(SELECTED EXCERPT)
----

Ragsdale v. Department of Revenue

11 Or. Tax 440
CourtOregon Tax Court
DecidedNovember 7, 1990
DocketTC 2958
StatusPublished
Cited by3 cases

This text of 11 Or. Tax 440 (Ragsdale v. Department of Revenue) is published on Counsel Stack Legal Research, covering Oregon Tax Court primary law. Counsel Stack provides free access to over 12 million legal documents including statutes, case law, regulations, and constitutions.

Bluebook
Ragsdale v. Department of Revenue, 11 Or. Tax 440 (Or. Super. Ct. 1990).

Opinion

CARL N. BYERS, JUDGE.

This matter is before the court on cross-motions for summary judgment. Although there is a dispute over the interpretation of a stipulation of facts, there is no dispute as to any material fact. This case, however, involves significant legal issues.

Facts

Plaintiff is now and was a resident of Oregon during the years 1970 through 1988. During those years, she received federal pensions which were included in her Oregon taxable income. On March 28,1989, the United States Supreme Court announced its decision in Davis v. Michigan Dept. of Treasury, 489 US 803, 109 S Ct 1500, 103 L Ed 2d 891 (1989). That case held that Michigan’s income tax laws unconstitutionally discriminated in taxing pension benefits of state and local government employees differently from federal employee pensions. In April 1989, plaintiff filed amended income tax returns in Oregon for the years 1970 through 1988, claiming refunds for each year. The amounts of the claimed refunds are based on excluding plaintiff’s federal pensions from her Oregon taxable income. Defendant denied the refund claims and plaintiff appealed.

Issues

Plaintiffs claim presents a number of legal issues. Questions of federal constitutional law intertwine with interpretations of state refund statutes. The court will rule on the motions after answering the following questions:

1. Has defendant stipulated that plaintiffs pensions were exempt from income taxation?
2. Does Oregon’s statutes, exempting state pensions and taxing federal pensions, come within the Davis holding?
3. If Davis applies to Oregon, does it apply retroactively to the years 1970-1988?
4. Is plaintiff entitled to any refunds under state statutes?

*442 The Stipulation

Plaintiff claims that defendant has stipulated that her pensions were “exempt.” Plaintiff relies on a stipulation of facts entered into at the administrative hearing. The stipulation is in defendant’s opinion and order and as such adopted in defendant’s answer by reference. That part of the stipulation in question reads:

“6. Each Form 40X requests a refund due to the decrease in income which results from the exclusion of income from the two exempt federal pensions. Mrs. Ragsdale relies on the U.S. Supreme Court’s recent decision in Davis v. Michigan Dept. of Treasury, 489 U.S. 803, 109 S Ct 1500, 103 L.Ed. 2d 891, 63 AFTR 2d 1174 (1989), in support of her requests for refund.” (Opinion and Order No. 89-2517, at 2.)

The court cannot accept plaintiffs view of this stipulation. As defendant points out, it is a stipulation of fact as to the reason for the claimed refunds. It is not a stipulation that the pensions were exempt. That would be a stipulation of law, not fact. Stipulations of law affecting the public are not binding on the court. It is the province of the court to determine the law. Macklin v. Kaiser Co., 69 F Supp 137 (1946). Also, plaintiff reads more into the stipulation than proper. Johnson v. Northwest Acceptance, 259 Or 1, 485 P2d 12 (1971). The court finds that defendant did not stipulate plaintiffs pensions were exempt.

----

(TASK 1) Please sum up the Ragsdale opinion in two sentences.
(TASK 2) In up to three sentences, explain why the Ragsdale opinion rejects the plaintiff's view that the department stipulated her pensions were "exempt."

(MATERIAL PROVIDED)
----

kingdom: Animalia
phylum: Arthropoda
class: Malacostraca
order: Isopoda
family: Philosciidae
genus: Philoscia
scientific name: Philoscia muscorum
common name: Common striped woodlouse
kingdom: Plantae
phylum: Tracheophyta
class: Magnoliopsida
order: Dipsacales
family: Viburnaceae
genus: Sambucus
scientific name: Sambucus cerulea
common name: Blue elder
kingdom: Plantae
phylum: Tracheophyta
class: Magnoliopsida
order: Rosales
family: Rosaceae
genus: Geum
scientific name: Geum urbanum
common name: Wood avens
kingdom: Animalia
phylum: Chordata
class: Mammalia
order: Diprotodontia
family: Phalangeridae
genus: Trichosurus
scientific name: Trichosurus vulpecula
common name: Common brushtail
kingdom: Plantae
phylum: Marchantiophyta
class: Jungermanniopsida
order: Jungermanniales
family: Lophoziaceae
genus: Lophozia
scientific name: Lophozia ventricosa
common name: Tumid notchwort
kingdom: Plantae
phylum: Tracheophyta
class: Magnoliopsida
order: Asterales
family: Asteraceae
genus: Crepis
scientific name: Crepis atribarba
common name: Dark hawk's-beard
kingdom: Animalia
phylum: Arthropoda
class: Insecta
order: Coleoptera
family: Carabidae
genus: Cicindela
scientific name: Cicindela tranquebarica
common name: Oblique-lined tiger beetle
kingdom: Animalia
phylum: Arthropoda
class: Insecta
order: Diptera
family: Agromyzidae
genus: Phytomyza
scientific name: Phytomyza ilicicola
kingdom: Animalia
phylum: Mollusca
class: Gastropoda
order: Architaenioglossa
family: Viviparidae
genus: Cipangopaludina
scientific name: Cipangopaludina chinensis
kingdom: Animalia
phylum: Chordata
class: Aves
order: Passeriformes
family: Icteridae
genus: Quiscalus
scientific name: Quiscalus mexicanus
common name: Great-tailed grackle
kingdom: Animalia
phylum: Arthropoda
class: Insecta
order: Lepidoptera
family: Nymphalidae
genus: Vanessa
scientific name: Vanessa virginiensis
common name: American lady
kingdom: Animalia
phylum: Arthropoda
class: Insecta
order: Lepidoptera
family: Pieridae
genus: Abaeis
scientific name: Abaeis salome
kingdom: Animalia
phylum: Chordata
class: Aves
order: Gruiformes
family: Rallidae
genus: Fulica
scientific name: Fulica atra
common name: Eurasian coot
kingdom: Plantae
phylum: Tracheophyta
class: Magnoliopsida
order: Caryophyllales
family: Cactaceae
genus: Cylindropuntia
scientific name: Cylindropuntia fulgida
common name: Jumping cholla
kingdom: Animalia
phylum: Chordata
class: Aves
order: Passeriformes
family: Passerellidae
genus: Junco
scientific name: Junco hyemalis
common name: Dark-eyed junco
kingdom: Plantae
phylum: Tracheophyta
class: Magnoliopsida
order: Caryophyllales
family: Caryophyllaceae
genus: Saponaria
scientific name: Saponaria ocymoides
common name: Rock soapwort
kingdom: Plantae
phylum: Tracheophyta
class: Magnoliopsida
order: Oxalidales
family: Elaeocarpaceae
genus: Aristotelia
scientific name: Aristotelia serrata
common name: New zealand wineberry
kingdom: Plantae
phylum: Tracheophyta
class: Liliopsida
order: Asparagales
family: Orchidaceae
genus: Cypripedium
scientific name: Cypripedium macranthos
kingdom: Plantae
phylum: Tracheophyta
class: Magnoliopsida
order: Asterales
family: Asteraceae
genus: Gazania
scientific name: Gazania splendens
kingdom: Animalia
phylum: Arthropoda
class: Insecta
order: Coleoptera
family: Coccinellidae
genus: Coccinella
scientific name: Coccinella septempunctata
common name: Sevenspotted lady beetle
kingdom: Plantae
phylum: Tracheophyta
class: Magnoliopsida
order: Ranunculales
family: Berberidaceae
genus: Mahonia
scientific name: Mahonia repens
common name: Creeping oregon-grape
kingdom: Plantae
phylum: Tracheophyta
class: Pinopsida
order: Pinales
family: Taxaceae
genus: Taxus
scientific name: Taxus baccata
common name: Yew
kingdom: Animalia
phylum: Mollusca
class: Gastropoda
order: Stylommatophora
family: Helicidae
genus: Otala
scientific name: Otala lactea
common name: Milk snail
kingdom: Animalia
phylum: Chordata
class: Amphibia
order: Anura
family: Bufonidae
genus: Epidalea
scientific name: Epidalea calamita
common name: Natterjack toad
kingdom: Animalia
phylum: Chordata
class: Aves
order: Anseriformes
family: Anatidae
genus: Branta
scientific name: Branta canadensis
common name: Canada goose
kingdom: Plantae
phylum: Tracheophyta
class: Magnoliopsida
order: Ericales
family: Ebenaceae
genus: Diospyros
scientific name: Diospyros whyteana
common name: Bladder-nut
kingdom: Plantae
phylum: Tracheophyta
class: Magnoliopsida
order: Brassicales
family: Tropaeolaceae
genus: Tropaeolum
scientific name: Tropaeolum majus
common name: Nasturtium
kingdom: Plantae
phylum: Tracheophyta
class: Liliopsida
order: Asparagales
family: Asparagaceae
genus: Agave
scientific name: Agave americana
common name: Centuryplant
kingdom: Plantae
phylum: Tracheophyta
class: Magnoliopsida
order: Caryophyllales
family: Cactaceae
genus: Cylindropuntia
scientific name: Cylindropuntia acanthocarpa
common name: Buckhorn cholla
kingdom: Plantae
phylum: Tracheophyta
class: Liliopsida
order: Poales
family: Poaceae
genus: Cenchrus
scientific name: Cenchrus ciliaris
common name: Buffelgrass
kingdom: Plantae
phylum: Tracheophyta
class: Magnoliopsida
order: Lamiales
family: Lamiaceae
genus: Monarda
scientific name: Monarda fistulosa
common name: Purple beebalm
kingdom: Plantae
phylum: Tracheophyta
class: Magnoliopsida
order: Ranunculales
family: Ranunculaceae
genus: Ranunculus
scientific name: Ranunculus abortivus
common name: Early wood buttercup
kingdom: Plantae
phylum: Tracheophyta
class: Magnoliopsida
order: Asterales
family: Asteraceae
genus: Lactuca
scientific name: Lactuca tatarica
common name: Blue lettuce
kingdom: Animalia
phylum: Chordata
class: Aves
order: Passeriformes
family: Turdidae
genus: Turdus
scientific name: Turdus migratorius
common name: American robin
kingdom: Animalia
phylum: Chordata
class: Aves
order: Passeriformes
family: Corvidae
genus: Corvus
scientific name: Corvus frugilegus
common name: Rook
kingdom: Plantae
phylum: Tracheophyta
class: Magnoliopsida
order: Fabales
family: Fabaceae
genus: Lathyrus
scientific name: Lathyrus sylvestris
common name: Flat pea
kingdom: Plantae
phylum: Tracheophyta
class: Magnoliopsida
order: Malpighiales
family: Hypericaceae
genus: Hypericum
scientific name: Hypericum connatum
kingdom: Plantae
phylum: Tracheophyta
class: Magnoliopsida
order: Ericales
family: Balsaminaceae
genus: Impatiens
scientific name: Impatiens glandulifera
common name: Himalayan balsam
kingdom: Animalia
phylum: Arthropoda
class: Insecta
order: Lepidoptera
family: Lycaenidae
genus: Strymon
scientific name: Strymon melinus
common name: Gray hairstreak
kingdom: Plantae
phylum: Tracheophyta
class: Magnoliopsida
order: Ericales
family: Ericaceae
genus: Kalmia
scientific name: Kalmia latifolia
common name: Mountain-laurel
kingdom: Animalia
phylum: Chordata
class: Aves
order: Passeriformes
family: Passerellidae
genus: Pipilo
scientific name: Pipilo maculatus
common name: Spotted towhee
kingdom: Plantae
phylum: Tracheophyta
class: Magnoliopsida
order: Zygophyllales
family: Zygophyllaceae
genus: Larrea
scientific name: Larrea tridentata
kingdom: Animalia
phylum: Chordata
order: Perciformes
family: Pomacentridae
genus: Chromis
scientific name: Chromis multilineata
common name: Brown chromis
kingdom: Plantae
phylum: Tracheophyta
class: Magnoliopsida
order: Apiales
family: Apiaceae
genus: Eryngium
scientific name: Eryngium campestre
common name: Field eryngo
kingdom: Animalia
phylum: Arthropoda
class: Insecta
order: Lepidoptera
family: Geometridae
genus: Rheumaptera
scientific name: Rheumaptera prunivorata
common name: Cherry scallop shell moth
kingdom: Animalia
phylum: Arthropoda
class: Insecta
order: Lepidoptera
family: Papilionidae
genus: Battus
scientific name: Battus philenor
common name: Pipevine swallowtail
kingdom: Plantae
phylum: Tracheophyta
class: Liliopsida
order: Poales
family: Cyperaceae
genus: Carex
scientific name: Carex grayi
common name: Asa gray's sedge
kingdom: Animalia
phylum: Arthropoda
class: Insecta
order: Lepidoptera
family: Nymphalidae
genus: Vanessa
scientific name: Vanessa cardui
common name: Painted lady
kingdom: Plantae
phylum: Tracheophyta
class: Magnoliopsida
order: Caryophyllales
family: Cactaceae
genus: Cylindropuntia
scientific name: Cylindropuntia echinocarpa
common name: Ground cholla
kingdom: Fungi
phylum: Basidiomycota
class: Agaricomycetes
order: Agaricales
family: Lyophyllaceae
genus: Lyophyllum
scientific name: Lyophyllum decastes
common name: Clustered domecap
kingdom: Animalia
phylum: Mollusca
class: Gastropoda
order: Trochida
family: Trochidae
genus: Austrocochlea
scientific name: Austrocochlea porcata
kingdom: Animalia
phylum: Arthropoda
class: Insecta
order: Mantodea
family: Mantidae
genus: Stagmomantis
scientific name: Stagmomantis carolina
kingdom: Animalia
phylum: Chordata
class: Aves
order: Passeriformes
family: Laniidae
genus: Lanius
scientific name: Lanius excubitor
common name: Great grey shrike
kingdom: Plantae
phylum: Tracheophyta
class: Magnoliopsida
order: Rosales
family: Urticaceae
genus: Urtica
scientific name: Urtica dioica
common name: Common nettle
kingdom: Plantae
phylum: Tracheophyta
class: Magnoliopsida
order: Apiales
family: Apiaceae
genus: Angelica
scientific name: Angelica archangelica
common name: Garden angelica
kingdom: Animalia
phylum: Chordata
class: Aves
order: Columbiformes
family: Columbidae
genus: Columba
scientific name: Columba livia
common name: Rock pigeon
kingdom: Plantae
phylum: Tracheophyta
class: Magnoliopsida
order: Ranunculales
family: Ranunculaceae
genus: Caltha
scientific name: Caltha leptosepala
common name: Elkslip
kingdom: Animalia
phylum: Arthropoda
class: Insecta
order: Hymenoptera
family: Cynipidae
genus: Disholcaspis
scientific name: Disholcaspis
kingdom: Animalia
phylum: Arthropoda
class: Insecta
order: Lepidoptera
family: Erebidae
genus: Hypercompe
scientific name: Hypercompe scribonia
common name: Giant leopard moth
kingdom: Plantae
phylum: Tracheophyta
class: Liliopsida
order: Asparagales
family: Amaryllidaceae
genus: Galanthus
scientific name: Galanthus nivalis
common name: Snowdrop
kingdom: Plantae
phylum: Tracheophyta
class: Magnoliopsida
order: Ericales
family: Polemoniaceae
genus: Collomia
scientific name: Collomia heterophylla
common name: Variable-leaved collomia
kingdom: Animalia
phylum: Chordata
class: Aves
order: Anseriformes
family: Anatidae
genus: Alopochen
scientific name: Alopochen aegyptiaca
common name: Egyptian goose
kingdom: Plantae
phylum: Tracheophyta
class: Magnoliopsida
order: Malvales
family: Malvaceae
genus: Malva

----

(TASK OUTPUT 1) An Oregon resident whose federal pensions were included in her Oregon taxable income for 1970 through 1988 filed amended returns claiming refunds after Davis v. Michigan Dept. of Treasury held that Michigan unconstitutionally taxed state and local pensions differently from federal ones. The Department of Revenue denied the claims and she appealed, and the court found that the department had not stipulated that her pensions were exempt.

(TASK OUTPUT 2) The stipulation is one of fact about the reason for the claimed refunds, not a statement that the pensions were exempt, which would be a stipulation of law. Stipulations of law affecting the public do not bind the court, because determining the law is the court's job. The court also finds that the plaintiff reads more into the stipulation than is proper.